Western Bulldogs player Liam Picken has revealed the brutal toll of his ongoing concussion problems, saying he is unsure when he will play AFL again.
Picken posted a series of tweets on Tuesday where he described his experience as "a dark and lonely road to travel".
The premiership player has not played since the pre-season, when he suffered a heavy head knock for the second time in less than a year.
"Concussion is an extremely complex injury with so many unknowns. It's also an injury that not many people really understand," the forward said.
"And because it's an injury with symptoms less visible to others unlike breaking a leg etc, it's hard for others to understand what you're going through.
"In fact, it can be a lonely and dark road to travel."
Picken added he was in a small minority of concussion victims who do not recover quickly and usually are diagnosed with post-concussion syndrome.
"I've had a number of hits and concussions, but I knew from the outset that this time was different," he said of his head knock during the pre-season match.
Picken was hurt in an accidental collision with teammate Josh Dunkley.

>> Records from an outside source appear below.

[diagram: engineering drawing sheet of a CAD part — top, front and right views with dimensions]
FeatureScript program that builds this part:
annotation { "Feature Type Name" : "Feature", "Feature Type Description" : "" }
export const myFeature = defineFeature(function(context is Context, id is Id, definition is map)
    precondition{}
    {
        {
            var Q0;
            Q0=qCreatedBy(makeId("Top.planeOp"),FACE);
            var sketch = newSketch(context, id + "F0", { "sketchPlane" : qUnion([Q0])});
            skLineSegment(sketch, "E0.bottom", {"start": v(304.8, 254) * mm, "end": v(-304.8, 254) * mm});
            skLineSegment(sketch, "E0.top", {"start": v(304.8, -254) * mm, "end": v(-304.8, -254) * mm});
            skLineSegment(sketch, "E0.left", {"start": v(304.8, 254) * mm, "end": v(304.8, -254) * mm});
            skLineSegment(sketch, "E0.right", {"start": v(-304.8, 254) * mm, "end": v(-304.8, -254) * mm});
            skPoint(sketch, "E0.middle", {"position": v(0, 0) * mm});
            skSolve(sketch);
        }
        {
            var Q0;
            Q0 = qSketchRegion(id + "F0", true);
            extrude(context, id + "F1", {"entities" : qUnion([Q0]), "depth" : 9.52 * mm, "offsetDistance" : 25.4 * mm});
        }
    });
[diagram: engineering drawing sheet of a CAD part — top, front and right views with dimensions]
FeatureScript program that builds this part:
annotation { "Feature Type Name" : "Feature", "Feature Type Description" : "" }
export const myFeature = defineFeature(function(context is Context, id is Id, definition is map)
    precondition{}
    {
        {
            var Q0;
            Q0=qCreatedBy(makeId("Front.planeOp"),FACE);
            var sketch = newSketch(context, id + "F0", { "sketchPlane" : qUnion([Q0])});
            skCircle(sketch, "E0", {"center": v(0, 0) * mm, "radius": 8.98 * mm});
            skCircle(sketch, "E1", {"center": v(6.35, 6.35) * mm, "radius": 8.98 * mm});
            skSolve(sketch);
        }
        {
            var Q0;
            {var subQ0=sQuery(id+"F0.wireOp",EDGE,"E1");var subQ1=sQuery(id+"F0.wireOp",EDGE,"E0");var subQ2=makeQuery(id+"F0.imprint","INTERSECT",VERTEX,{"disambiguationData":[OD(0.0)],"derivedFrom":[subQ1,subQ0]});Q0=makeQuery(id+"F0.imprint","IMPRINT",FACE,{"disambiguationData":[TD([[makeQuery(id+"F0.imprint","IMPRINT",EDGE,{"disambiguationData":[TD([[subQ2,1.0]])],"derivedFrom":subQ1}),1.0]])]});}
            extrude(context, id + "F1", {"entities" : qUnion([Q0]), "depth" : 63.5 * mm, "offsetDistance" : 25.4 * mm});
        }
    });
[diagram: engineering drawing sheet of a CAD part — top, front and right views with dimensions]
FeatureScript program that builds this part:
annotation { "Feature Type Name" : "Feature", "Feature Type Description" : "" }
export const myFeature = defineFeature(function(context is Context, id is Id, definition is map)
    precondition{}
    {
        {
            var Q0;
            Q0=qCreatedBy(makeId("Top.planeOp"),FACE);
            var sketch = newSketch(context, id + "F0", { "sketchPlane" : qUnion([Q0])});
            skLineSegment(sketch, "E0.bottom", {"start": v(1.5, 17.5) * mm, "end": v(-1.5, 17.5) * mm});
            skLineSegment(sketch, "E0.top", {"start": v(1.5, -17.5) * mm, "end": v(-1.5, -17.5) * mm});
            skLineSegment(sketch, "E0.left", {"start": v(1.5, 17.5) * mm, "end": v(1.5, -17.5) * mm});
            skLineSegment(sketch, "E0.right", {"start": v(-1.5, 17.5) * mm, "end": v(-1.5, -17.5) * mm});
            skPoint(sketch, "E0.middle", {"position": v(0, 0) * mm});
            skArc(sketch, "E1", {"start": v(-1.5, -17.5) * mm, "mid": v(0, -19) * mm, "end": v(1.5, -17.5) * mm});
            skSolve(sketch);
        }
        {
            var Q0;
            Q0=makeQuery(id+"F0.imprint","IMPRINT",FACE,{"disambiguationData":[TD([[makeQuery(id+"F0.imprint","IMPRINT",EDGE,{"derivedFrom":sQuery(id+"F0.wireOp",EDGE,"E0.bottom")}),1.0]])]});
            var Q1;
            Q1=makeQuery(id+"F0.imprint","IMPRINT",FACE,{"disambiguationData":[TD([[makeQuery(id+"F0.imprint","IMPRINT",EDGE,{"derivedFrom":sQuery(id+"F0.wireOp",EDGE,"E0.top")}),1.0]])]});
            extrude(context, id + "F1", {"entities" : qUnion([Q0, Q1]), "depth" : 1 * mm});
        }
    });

Bulldogs coach Luke Beveridge said in April that there is a chance Picken might not play this season.
"Some of the symptoms that have impacted me have been light and noise sensitivity, noise ringing in my ears, vision, headaches, migraines, mental wellness, memory function and impaired balance," Picken said.
"Some of these I still have and others I've fully recovered from. I'm hoping it's any day now.
"But one of the hardest aspects of post-concussion syndrome is not knowing when you'll get better.
"People still ask what's going on with me or why I'm not playing yet - and although it's been made clear to me that I'm on the road to full health, the timeline is unclear."
Picken added he feels lucky, because he has had the support of the Bulldogs' club doctors and world experts in the field.
"Knowing I'm in extremely qualified hands has made this journey less daunting and has accelerated my recovery," he said.
Picken also encouraged anyone who has suffered concussion and is not feeling right to seek help.
"Hopefully my transparency has helped others that may be feeling alone in their journey," he said.